"He's just that thumping, downright kind of a man," Kelso remarked. "How are you getting on with the books?"
"I have Chitty on Contracts strapped to the pommel," said Abe. "I did my stint coming over, but I had to walk and lead the pony."
"Every book you read gets a baptism of Democracy," said Kelso. "An idle aristocracy of the shelves loafing in fine coats and immaculate linen is not for the wise man. Your book has to roll up its sleeves and go to work and know the touch of the sweaty hand. Swift used to say that some men treat books as they do Lords—learn their titles and then brag of having been in their company. There are no Lords and Ladies among your books. They are just men and women made for human service."
"I don't read long at once," Abe remarked. "I scratch into a book, like a hen on a barn floor, until my crop is full, and then I digest what I have taken."
Harry and Bim had put out the horses. Now the girl came and sat on her father's knee. Harry sat down by the side of Abe on the grass in the oak's shadow.
"It is a joy to have the little girl back again," said Kelso, as he touched her hair with his hand. "It is still as yellow as a corn tassel. I wonder it isn't gray."
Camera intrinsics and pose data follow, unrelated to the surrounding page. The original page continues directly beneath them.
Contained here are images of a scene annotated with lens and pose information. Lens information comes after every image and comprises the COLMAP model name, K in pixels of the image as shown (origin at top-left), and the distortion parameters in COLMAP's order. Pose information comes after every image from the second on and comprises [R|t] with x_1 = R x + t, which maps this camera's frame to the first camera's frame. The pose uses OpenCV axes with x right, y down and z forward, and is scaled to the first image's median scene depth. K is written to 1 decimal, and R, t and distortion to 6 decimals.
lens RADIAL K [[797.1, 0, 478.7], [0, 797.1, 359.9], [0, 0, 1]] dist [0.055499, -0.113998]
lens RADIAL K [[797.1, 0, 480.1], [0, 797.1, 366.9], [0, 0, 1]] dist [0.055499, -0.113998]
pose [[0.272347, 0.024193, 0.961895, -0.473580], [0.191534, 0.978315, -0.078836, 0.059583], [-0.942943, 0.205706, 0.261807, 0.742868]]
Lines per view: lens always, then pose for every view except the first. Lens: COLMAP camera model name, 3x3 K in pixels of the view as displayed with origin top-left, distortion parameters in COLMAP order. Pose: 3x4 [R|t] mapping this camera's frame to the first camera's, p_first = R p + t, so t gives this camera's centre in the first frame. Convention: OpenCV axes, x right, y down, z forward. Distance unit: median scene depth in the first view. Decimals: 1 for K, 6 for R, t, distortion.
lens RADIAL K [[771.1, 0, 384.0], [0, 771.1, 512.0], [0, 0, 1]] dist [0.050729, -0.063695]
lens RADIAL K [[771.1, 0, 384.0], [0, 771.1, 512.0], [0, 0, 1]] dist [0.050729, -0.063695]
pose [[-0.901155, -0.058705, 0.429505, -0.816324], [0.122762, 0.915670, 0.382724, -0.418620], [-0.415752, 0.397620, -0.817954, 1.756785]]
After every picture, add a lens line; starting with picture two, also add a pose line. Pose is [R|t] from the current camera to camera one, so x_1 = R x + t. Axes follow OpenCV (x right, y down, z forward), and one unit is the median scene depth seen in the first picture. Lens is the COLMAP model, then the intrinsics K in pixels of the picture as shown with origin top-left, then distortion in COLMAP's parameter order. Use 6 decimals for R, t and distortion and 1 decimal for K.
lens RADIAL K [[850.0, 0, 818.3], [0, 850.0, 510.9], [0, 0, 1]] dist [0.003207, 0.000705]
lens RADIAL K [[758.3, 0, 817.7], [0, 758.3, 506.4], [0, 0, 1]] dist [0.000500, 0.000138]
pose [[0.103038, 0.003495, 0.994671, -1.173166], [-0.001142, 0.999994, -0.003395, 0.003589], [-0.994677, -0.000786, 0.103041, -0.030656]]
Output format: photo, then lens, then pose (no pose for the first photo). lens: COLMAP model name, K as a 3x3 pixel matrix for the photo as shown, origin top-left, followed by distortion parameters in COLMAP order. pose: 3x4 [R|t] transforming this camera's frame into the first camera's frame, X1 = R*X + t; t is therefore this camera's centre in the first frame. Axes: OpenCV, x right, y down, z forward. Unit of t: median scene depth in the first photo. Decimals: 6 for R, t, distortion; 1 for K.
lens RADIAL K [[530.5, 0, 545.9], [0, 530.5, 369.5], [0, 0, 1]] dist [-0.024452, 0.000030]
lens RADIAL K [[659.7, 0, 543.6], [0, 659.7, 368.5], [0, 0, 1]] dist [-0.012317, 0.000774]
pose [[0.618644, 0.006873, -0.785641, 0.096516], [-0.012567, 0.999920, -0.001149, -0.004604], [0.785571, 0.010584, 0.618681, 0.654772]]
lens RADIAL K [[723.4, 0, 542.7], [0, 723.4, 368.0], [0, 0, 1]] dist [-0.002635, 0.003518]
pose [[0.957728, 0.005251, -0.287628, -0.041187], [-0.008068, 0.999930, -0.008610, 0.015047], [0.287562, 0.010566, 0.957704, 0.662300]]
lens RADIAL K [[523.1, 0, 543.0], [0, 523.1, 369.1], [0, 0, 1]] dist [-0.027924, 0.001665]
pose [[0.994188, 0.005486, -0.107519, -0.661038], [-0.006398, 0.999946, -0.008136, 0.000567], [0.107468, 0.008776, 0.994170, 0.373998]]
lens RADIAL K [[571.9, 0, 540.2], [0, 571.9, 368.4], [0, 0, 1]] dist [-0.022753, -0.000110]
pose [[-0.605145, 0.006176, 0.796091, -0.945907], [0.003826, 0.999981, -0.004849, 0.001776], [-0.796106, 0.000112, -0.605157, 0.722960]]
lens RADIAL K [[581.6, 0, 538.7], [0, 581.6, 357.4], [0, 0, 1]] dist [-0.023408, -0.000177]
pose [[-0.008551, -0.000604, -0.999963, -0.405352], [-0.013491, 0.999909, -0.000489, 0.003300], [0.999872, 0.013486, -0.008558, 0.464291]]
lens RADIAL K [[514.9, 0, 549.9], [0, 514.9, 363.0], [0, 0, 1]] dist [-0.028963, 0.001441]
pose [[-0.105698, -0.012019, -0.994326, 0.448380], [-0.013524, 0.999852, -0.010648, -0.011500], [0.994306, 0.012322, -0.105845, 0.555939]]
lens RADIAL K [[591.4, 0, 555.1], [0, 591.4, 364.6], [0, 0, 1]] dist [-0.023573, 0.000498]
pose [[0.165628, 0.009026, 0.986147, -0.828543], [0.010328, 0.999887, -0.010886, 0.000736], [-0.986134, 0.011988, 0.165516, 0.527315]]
"Her eyes look as bright as ever to-day," said Harry.
"No compliments, please. I want you to be downright mean," Bim protested.
Kelso looked up with a smile: "My boy, it was Leonardo da Vinci who said that a man could have neither a greater nor a less dominion than that over himself."
"What a cruel-looking villain he is!" Bim exclaimed, with a smile. "I wouldn't dare say what I think of him."